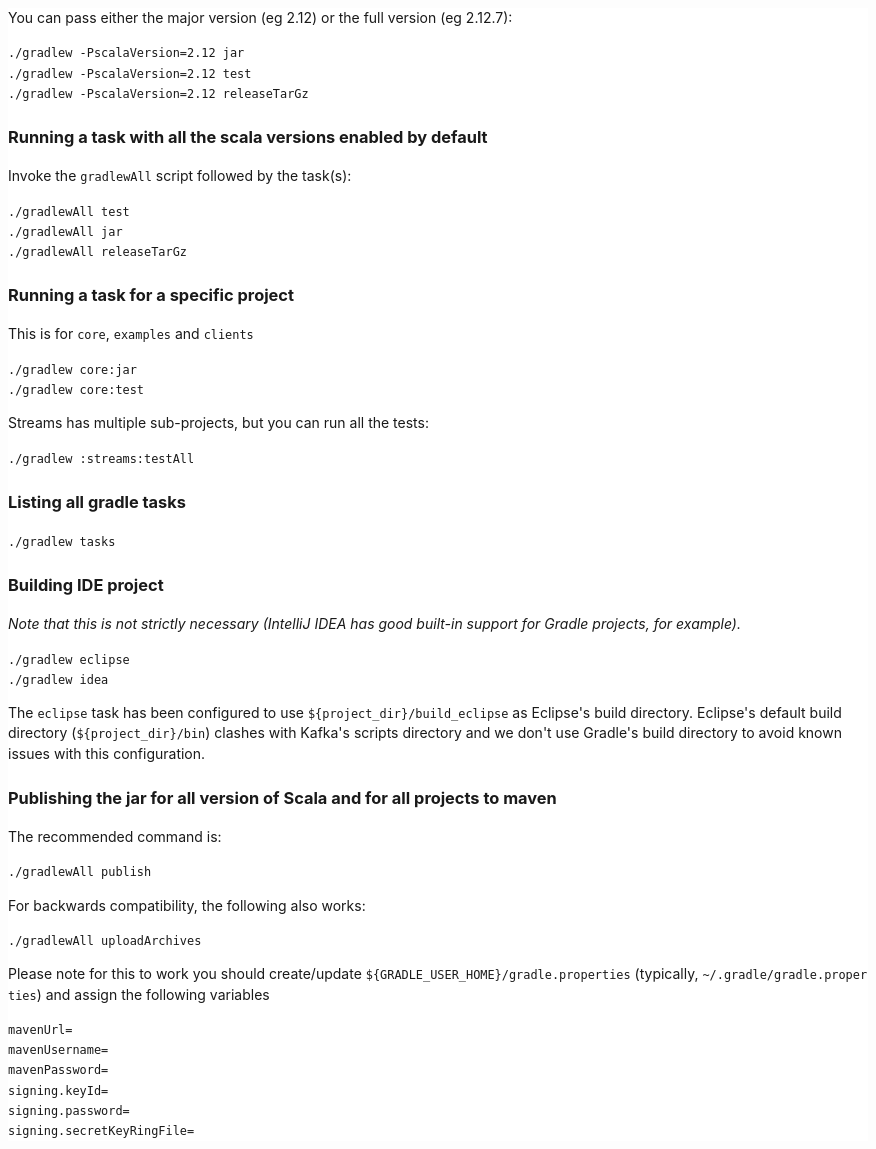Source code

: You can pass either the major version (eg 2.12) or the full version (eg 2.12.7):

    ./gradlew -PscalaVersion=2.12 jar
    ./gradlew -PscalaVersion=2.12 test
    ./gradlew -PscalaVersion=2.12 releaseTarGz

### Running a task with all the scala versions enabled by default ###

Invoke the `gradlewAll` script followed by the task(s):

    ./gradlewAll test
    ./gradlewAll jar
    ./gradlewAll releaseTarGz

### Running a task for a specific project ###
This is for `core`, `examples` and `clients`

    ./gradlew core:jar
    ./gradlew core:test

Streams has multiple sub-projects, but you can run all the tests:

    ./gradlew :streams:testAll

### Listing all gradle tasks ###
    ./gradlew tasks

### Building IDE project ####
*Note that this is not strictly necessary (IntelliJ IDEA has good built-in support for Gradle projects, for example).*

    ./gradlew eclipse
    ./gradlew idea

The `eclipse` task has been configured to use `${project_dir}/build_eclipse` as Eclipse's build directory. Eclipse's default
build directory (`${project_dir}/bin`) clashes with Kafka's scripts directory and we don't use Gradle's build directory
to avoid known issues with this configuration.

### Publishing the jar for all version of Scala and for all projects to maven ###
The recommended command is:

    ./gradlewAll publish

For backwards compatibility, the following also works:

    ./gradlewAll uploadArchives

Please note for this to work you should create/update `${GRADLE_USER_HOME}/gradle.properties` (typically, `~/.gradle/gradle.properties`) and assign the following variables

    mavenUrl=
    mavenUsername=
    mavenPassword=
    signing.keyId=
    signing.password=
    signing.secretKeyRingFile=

---

| Your goal |
Please repeat the entries above exactly, leaving out any pictures.

| Task response |
Source code

: You can pass either the major version (eg 2.12) or the full version (eg 2.12.7):

    ./gradlew -PscalaVersion=2.12 jar
    ./gradlew -PscalaVersion=2.12 test
    ./gradlew -PscalaVersion=2.12 releaseTarGz

### Running a task with all the scala versions enabled by default ###

Invoke the `gradlewAll` script followed by the task(s):

    ./gradlewAll test
    ./gradlewAll jar
    ./gradlewAll releaseTarGz

### Running a task for a specific project ###
This is for `core`, `examples` and `clients`

    ./gradlew core:jar
    ./gradlew core:test

Streams has multiple sub-projects, but you can run all the tests:

    ./gradlew :streams:testAll

### Listing all gradle tasks ###
    ./gradlew tasks

### Building IDE project ####
*Note that this is not strictly necessary (IntelliJ IDEA has good built-in support for Gradle projects, for example).*

    ./gradlew eclipse
    ./gradlew idea

The `eclipse` task has been configured to use `${project_dir}/build_eclipse` as Eclipse's build directory. Eclipse's default
build directory (`${project_dir}/bin`) clashes with Kafka's scripts directory and we don't use Gradle's build directory
to avoid known issues with this configuration.

### Publishing the jar for all version of Scala and for all projects to maven ###
The recommended command is:

    ./gradlewAll publish

For backwards compatibility, the following also works:

    ./gradlewAll uploadArchives

Please note for this to work you should create/update `${GRADLE_USER_HOME}/gradle.properties` (typically, `~/.gradle/gradle.properties`) and assign the following variables

    mavenUrl=
    mavenUsername=
    mavenPassword=
    signing.keyId=
    signing.password=
    signing.secretKeyRingFile=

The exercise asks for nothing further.